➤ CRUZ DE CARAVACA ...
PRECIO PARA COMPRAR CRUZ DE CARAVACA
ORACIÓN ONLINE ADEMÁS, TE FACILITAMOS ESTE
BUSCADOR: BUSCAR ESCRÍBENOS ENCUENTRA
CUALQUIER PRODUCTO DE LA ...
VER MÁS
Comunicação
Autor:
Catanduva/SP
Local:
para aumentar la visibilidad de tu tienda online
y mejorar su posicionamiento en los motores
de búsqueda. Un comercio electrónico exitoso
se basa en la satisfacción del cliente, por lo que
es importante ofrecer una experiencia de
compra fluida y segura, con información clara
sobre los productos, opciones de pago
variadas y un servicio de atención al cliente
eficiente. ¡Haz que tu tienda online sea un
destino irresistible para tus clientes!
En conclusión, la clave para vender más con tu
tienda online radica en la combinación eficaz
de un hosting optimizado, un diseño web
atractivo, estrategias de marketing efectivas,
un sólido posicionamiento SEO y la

┄┄┄┄┄┄┄┄┄┄┄┄┄┄┄┄┄┄┄┄

What you will do: Count the lines of the data that hold the string "CARAVACA", and give that number as the entire reply.

Task output: 2